The Lakers and the Heat each played teams that would end up in the Finals (the Phoenix Suns and the Milwaukee Bucks, respectively).
The Lakers were hampered by injuries to their two best players, Lebron James and Anthony Davis.
On the other hand, the Heat just seemed like they ran out of gas. The magic the team captured in 2020 when they toppled Milwaukee’s reigning MVP, Giannis Antetokounmpo, just wasn’t there.
Jimmy Butler scored a meager 15 points per game on sub-thirty percent shooting. Bam Adebayo was stifled by the Milwaukee front court and Tyler Herro seemed to be a shell of his bubble self.
These two former finals foes departing early wasn’t the only inconsistency between this past season and the NBA bubble.
In the bubble, teams averaged 1.22 more points per 100 possessions than they did before the restart.
Players like T.J. Warren, Donovan Mitchell and Tyler Herro posted remarkable offensive stretches, which seemed incongruous with the rest of their career outputs.
Warren, who has averaged 15.5 points per-game in his career, averaged 26.6 points in the bubble.
Mitchell dropped 50 points twice in the same enthralling seven game series against The Nuggets.
Herro averaged 16 points on 43 percent shooting in the playoffs, including a 37 point outpouring in a pivotal game four of the Eastern Conference Finals.
In the 2021 playoffs, Herro averaged only 9.6 points on 31 percent shooting during the Heat’s collapse at the hands of Milwaukee.
Maybe it was the silent arenas—there were no fans throughout the duration of the mini-season until the playoffs when players were allowed to bring a few family members into the bubble.
Depth perception was also a factor. Games were played at ESPN’s Wide World of Sports, in which the facilities resembled high school gyms, as opposed to the cavernous backdrops of NBA arenas.
These smaller gyms, sans the deafening noises created by hostile crowds, were shooter’s paradises.
The lack of travel also was a factor. Part of the grind of a full 82 game NBA season is the constant travel from city to city, removed from the comforts of home and family.

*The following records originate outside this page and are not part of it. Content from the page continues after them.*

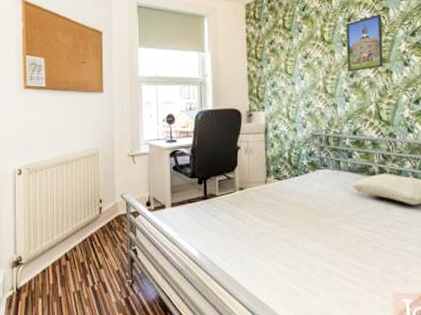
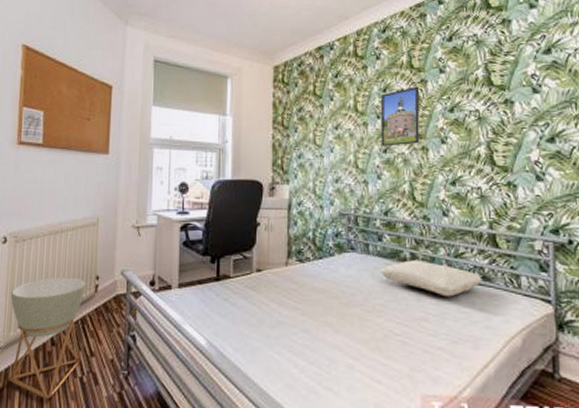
planter: none [28,202,91,305] -> present [9,277,86,399]

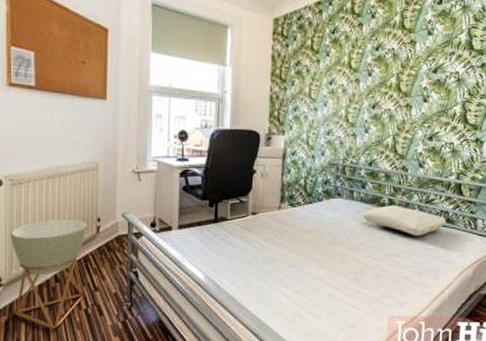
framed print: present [380,86,420,147] -> none [370,46,409,103]

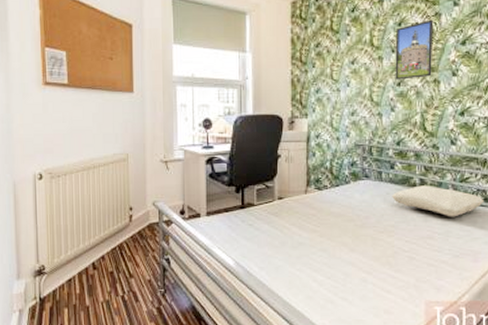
planter: present [10,219,88,329] -> none [51,210,121,315]
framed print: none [370,46,409,103] -> present [395,19,434,80]

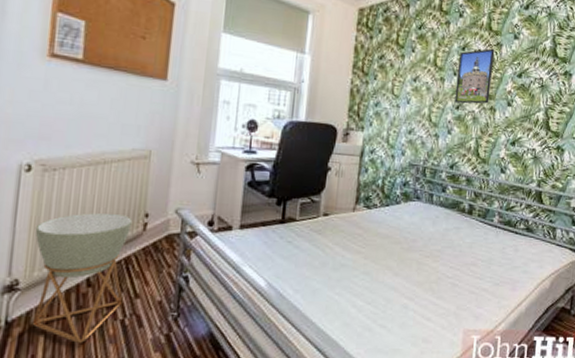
planter: none [51,210,121,315] -> present [32,213,133,343]
pillow: present [392,185,485,217] -> none [441,211,527,245]

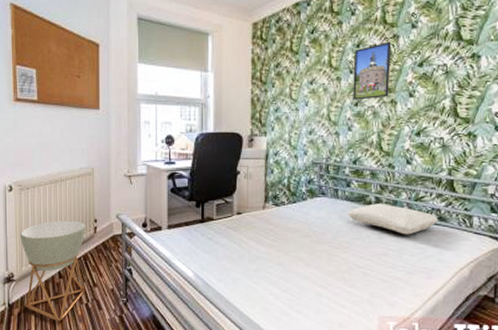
pillow: none [441,211,527,245] -> present [348,203,439,235]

Playing on the same court nightly (meaning players didn’t have to adjust to any unique features in the 30 gyms they play in every season) removed some of the inconsistency from the NBA season experience.
While players may have been unnerved by being removed from their lives, this was a uniform experience, devoid of a lot of the turbulence typically associated with a normal season.
Add that sense of regularity to a profession like sports, and you’re bound to see some improvement in performance.
Whatever the reasons, the bubble was a unique moment in sports history, one that hopefully never will be repeated.